Dollar on back foot after hawkish tilts by BoE, ECB
By Kevin Buckland
TOKYO - The U.S. dollar remained under pressure on Friday, a day after the Bank of England and European Central Bank adopted more hawkish stances than markets had expected, giving a boost to sterling and the euro.
The dollar index, which measures the currency against six major peers including the euro and British pound, started the Asian session at 95.933 following a 0.61% two-day slide that took it as low as 95.850 on Thursday for the first time since Dec. 8.
Sterling edged up to $1.33305, after surging as high as $1.33755 for the first time since Nov. 24 in the previous session, when the BoE surprised most market participants to become the first major central bank to raise interest rates since the beginning of the pandemic.
The euro held about steady at $1.13315 after touching the highest this month at $1.13605 0.5% after the ECB outlined plans toward removing stimulus over coming quarters, although it also emphasized policy flexibility.
"A cautious ECB taper and a surprise BoE hike likely leaves (the dollar index) heavy near-term, especially given lopsided long USD positioning into year’s end," Westpac strategists wrote in a client note.

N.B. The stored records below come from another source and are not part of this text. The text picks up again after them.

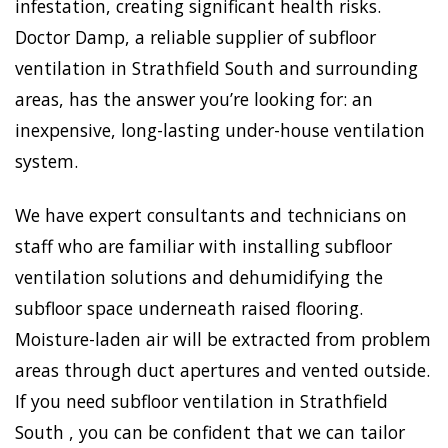
infestation, creating significant health risks.
Doctor Damp, a reliable supplier of subfloor
ventilation in Strathfield South and surrounding
areas, has the answer you’re looking for: an
inexpensive, long-lasting under-house ventilation
system.
We have expert consultants and technicians on
staff who are familiar with installing subfloor
ventilation solutions and dehumidifying the
subfloor space underneath raised flooring.
Moisture-laden air will be extracted from problem
areas through duct apertures and vented outside.
If you need subfloor ventilation in Strathfield
South , you can be confident that we can tailor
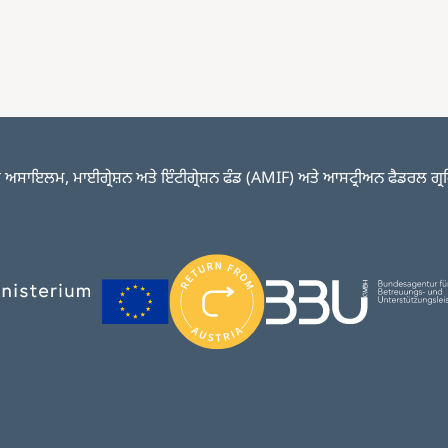
ਅਸਾਇਲਮ, ਮਾਈਗ੍ਰੇਸ਼ਨ ਅਤੇ ਇੰਟੀਗ੍ਰੇਸ਼ਨ ਫੰਡ (AMIF) ਅਤੇ ਆਸਟ੍ਰੀਅਨ ਫੈਡਰਲ ਗ੍ਰਹਿ ਮੰ
Image
Image
Image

"But weakness likely does not extend beyond the low 95s" for the dollar index, with the Fed "streets ahead" of the ECB in terms of the tightening cycle, and dips into the mid-95 level are a buying opportunity, they said.
On Wednesday, the Fed said it would accelerate a tapering of its bond-buying stimulus to end the program in March, setting up three quarter-point rate increases next year. The dollar index initially jumped to a three-week high, before beginning its current slump.
The different paths taken by major central banks underline deep uncertainties about how the fast-spreading Omicron variant will hit economies and about how much each should do to fight surging inflation, which is hitting hard in the United States and Britain, but less so in Europe.
The Bank of Japan announces a policy decision later on Friday, but no change is expected to the core elements of its ultra-loose policy with inflation still stuck well below the central bank's target.
The dollar edged higher to 113.76 yen as the currency largely drifted in a 112.5-114.3 range over the past three weeks.
The risk-sensitive Australian dollar slipped 0.06% to $0.7178, easing back after jumping to a more than three-week high at $0.7224 overnight.